Mexiko – 1. Bericht von Rebekka

Dienstag, 07.08.2018- An diesem Tag begann meine Reise ins Unbekannte. Nach einem emotionalen Abschied von meiner Familie ging mein erster Flug mit einer Stunde Verspätung in Richtung Frankfurt. Dort hatte ich einige Stunden Aufenthalt. Da der Flug von Frankfurt nach Mexiko-Stadt ein Gruppenflug mit allen anderen Austauschschülern, die auch in Mexiko ihr Auslandsjahr verbringen, war, habe ich in Frankfurt den Großteil der Anderen auch schon kennengelernt.
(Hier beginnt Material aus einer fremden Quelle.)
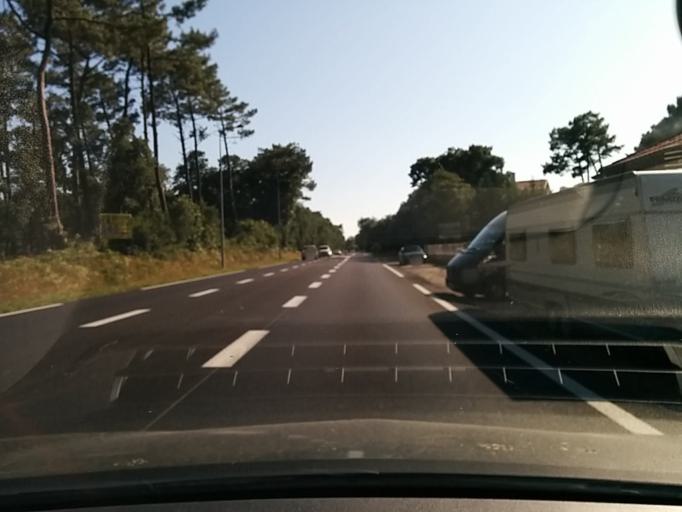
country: FR
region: Aquitaine
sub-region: Departement des Landes
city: Labenne
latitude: 43.6009
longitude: -1.4185
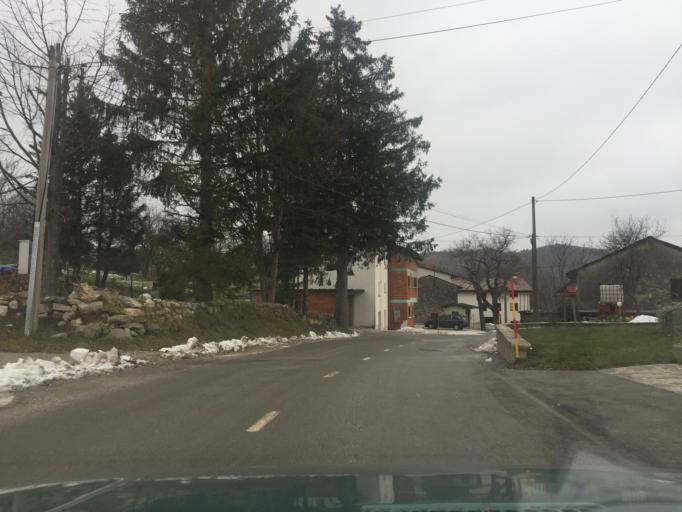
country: SI
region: Kanal
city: Kanal
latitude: 46.0547
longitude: 13.6885
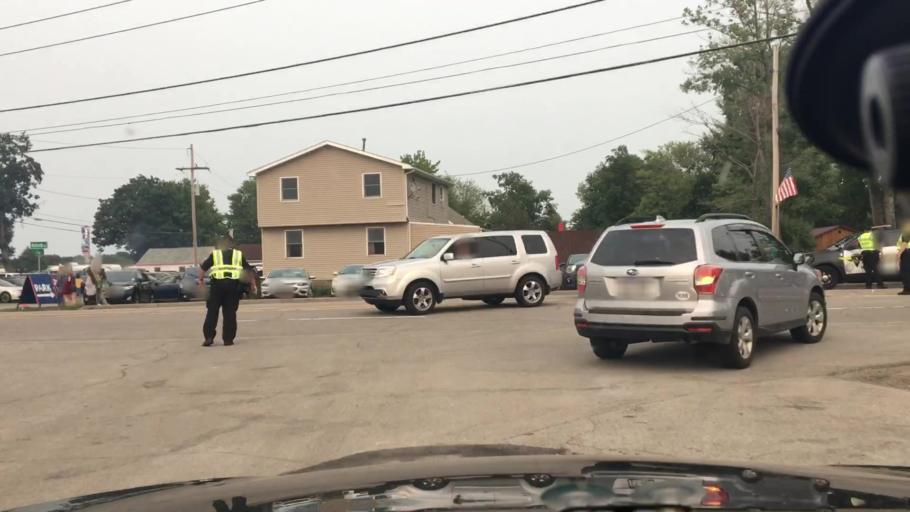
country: US
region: New York
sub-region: Erie County
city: Blasdell
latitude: 42.7708
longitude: -78.7908
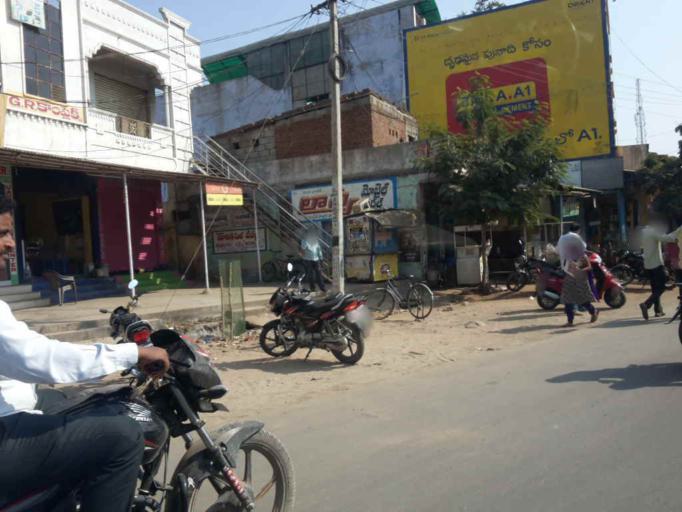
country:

Ich sage den Großteil, denn einige Austauschschüler haben den Flug verpasst wegen einer Vollsperrung des Terminals, von dem unser Flug startete. Um 15 Uhr hieß es dann endlich „ready for take-off!“ mit erneut mehr als einer Stunde Verspätung. Der Flug von Frankfurt nach Mexiko-Stadt dauerte etwa 12 Stunden. In Mexiko-Stadt gelandet, wurde ich sehr herzlich von meiner Gastfamilie empfangen. Doch die Reise war noch nicht zu Ende: Es standen noch fünf Stunden Autofahrt von Mexiko-Stadt nach Xalapa an. Nach 26 Stunden Reise und ungefähr 40 Stunden ohne Schlaf sind wir dann endlich in meinem 2. und neuen zu Hause angekommen, in Xalapa. Mittlerweile war es schon 1 Uhr nachts (Ortszeit) und somit bin ich hundemüde ins Bett gefallen.

In der ersten Nacht habe ich nur sehr wenig geschlafen, vermutlich aufgrund der Zeitverschiebung. Danach haben meine Gastfamilie und Ich gemeinsam gefrühstückt. An diesem Tag hatte die Schwester meiner Gastmutter Geburtstag. Somit haben wir den Tag mit -einem Teil- der Familie verbracht. Am Mittag habe ich meine erste mexikanische Mahlzeit gegessen. Und es stimmt, was mir schon so Viele erzählt haben: Mexikanisches Essen ist genial! Daher haben wir den Rest des Tages auch mit Essen, Quatschen und Brettspielen spielen verbracht. Die darauffolgenden Tage haben wir auch mit der Familie verbracht und weitere Geburtstage gefeiert. Bei meinem ersten mexikanischen Kindergeburtstag habe ich ebenso das erste Mal eine Piñata zerschlagen. Das gehört auf jeden Fall zu einem Auslandsjahr in Mexiko dazu!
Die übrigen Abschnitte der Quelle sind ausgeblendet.